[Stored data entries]
[Start of Attachment]
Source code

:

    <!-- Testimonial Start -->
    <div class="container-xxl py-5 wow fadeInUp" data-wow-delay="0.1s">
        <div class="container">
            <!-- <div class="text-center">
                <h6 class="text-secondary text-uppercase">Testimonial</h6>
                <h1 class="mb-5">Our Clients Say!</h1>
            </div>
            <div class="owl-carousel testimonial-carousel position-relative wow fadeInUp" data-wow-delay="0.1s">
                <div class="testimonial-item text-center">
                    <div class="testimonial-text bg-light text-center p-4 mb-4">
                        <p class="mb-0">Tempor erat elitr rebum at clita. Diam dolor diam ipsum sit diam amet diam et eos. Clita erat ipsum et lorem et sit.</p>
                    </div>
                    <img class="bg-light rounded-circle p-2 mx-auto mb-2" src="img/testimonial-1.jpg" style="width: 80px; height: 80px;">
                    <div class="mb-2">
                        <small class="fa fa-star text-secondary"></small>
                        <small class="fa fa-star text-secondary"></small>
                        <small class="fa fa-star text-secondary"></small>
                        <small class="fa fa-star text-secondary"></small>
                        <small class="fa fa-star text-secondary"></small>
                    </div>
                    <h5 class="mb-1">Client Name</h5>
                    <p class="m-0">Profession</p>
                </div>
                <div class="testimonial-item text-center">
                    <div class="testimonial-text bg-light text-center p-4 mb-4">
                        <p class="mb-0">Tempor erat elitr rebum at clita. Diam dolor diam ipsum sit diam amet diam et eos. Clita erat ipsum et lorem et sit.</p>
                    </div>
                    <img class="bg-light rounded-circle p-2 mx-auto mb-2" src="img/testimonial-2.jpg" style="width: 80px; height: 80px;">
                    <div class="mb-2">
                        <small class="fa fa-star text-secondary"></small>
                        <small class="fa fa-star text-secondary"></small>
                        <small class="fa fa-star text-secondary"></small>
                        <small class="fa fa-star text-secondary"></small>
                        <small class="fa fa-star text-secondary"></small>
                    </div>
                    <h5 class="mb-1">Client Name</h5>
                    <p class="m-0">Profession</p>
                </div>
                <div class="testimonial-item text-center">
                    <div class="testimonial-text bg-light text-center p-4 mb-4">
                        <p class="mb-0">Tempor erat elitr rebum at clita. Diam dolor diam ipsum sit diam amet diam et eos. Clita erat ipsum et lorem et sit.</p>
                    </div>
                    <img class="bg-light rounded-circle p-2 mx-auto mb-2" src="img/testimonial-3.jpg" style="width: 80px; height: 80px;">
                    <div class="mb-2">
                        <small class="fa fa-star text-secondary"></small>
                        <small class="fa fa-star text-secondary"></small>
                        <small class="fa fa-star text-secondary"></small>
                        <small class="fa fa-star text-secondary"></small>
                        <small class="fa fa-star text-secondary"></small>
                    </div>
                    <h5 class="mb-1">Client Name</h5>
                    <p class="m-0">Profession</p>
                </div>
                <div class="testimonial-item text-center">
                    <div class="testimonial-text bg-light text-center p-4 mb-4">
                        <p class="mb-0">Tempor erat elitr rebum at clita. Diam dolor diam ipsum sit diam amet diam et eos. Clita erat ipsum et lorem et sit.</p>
[End of Attachment]
This exercise requires the entries above to be restated exactly.

__Solution below__
Source code

:

    <!-- Testimonial Start -->
    <div class="container-xxl py-5 wow fadeInUp" data-wow-delay="0.1s">
        <div class="container">
            <!-- <div class="text-center">
                <h6 class="text-secondary text-uppercase">Testimonial</h6>
                <h1 class="mb-5">Our Clients Say!</h1>
            </div>
            <div class="owl-carousel testimonial-carousel position-relative wow fadeInUp" data-wow-delay="0.1s">
                <div class="testimonial-item text-center">
                    <div class="testimonial-text bg-light text-center p-4 mb-4">
                        <p class="mb-0">Tempor erat elitr rebum at clita. Diam dolor diam ipsum sit diam amet diam et eos. Clita erat ipsum et lorem et sit.</p>
                    </div>
                    <img class="bg-light rounded-circle p-2 mx-auto mb-2" src="img/testimonial-1.jpg" style="width: 80px; height: 80px;">
                    <div class="mb-2">
                        <small class="fa fa-star text-secondary"></small>
                        <small class="fa fa-star text-secondary"></small>
                        <small class="fa fa-star text-secondary"></small>
                        <small class="fa fa-star text-secondary"></small>
                        <small class="fa fa-star text-secondary"></small>
                    </div>
                    <h5 class="mb-1">Client Name</h5>
                    <p class="m-0">Profession</p>
                </div>
                <div class="testimonial-item text-center">
                    <div class="testimonial-text bg-light text-center p-4 mb-4">
                        <p class="mb-0">Tempor erat elitr rebum at clita. Diam dolor diam ipsum sit diam amet diam et eos. Clita erat ipsum et lorem et sit.</p>
                    </div>
                    <img class="bg-light rounded-circle p-2 mx-auto mb-2" src="img/testimonial-2.jpg" style="width: 80px; height: 80px;">
                    <div class="mb-2">
                        <small class="fa fa-star text-secondary"></small>
                        <small class="fa fa-star text-secondary"></small>
                        <small class="fa fa-star text-secondary"></small>
                        <small class="fa fa-star text-secondary"></small>
                        <small class="fa fa-star text-secondary"></small>
                    </div>
                    <h5 class="mb-1">Client Name</h5>
                    <p class="m-0">Profession</p>
                </div>
                <div class="testimonial-item text-center">
                    <div class="testimonial-text bg-light text-center p-4 mb-4">
                        <p class="mb-0">Tempor erat elitr rebum at clita. Diam dolor diam ipsum sit diam amet diam et eos. Clita erat ipsum et lorem et sit.</p>
                    </div>
                    <img class="bg-light rounded-circle p-2 mx-auto mb-2" src="img/testimonial-3.jpg" style="width: 80px; height: 80px;">
                    <div class="mb-2">
                        <small class="fa fa-star text-secondary"></small>
                        <small class="fa fa-star text-secondary"></small>
                        <small class="fa fa-star text-secondary"></small>
                        <small class="fa fa-star text-secondary"></small>
                        <small class="fa fa-star text-secondary"></small>
                    </div>
                    <h5 class="mb-1">Client Name</h5>
                    <p class="m-0">Profession</p>
                </div>
                <div class="testimonial-item text-center">
                    <div class="testimonial-text bg-light text-center p-4 mb-4">
                        <p class="mb-0">Tempor erat elitr rebum at clita. Diam dolor diam ipsum sit diam amet diam et eos. Clita erat ipsum et lorem et sit.</p>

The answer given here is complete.